Former Chairman of the Federal Reserve Ben Bernanke, the managers of the largest banks in the United States, and both younger and older investors are demanding that the Federal Reserve raise interest rates according to an August, 12, 2016, report in The Street. All analysts cite the Federal Reserve practice of changing the targets for the three prime indicators that predict impending inflation or recession as the major reason for the delay in a small increase in the Fed rate.
The Brexit eruption in Europe, slow growth in China, higher rates of employment in the United States that expected, China’s continued selling of U. S. Treasuries at a loss, and decreased productivity in U. S. manufacturers are cited as signs for a rate increase. Fed interest rates are substantially below the levels that prevent inflation or recession.

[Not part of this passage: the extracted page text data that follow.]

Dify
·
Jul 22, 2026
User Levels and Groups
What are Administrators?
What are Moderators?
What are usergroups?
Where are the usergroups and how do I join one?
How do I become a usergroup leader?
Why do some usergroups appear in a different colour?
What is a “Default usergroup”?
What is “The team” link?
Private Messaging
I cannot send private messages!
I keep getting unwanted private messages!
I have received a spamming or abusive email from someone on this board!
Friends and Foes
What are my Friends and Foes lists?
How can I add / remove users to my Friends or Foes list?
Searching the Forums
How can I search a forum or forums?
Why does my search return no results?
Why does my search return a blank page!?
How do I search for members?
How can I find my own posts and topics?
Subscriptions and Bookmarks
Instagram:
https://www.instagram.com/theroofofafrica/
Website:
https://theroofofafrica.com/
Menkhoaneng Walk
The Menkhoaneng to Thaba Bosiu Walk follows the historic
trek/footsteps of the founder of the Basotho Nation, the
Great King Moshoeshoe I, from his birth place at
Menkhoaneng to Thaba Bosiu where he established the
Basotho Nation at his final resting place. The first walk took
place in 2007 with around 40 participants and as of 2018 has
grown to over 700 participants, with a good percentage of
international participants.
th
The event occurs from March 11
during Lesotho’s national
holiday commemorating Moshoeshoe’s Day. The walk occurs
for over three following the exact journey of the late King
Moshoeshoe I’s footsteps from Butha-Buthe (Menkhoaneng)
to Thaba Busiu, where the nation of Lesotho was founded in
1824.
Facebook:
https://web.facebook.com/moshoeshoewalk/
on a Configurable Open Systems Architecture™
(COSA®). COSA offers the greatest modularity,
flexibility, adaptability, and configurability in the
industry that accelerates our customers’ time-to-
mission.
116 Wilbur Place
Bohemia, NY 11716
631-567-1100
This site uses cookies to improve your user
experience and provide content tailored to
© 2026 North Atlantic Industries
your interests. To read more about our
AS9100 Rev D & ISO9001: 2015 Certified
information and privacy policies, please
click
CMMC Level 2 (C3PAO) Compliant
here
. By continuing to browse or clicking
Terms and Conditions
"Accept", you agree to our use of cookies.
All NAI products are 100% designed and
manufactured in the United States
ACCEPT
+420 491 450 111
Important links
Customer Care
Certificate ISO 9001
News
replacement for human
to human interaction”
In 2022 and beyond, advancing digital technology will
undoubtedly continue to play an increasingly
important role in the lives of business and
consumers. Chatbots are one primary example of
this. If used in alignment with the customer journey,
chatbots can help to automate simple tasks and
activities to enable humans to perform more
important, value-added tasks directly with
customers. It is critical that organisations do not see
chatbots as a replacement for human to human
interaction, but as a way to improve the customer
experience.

All of the indicators that predict the direction that the U. S. economy may take have been decreased each year since 2012. This decrease was an action by the Federal Reserve. The manipulation of interest rates, minimum employment, and gross domestic product indicators has produced a situation that demands immediate action according to the most respected economic analysts.
Bernanke claims that the Fed has been more influenced by short-term factors in the last few years than is prudent for the long-term economic viability of the United States. Bank owners cite the loss that the institutions have sustained as interest rates for loans near the level of rates paid to investors. An added stress on the economy is noted as a higher expectation for return on investment by young people who invest and retired investors.
An added caution for the Fed is noted in the low level of wages that are being paid for the majority of jobs including those entry level positions that require a college education or an advanced degree. Any move by the Fed may be delayed until after the Presidential election.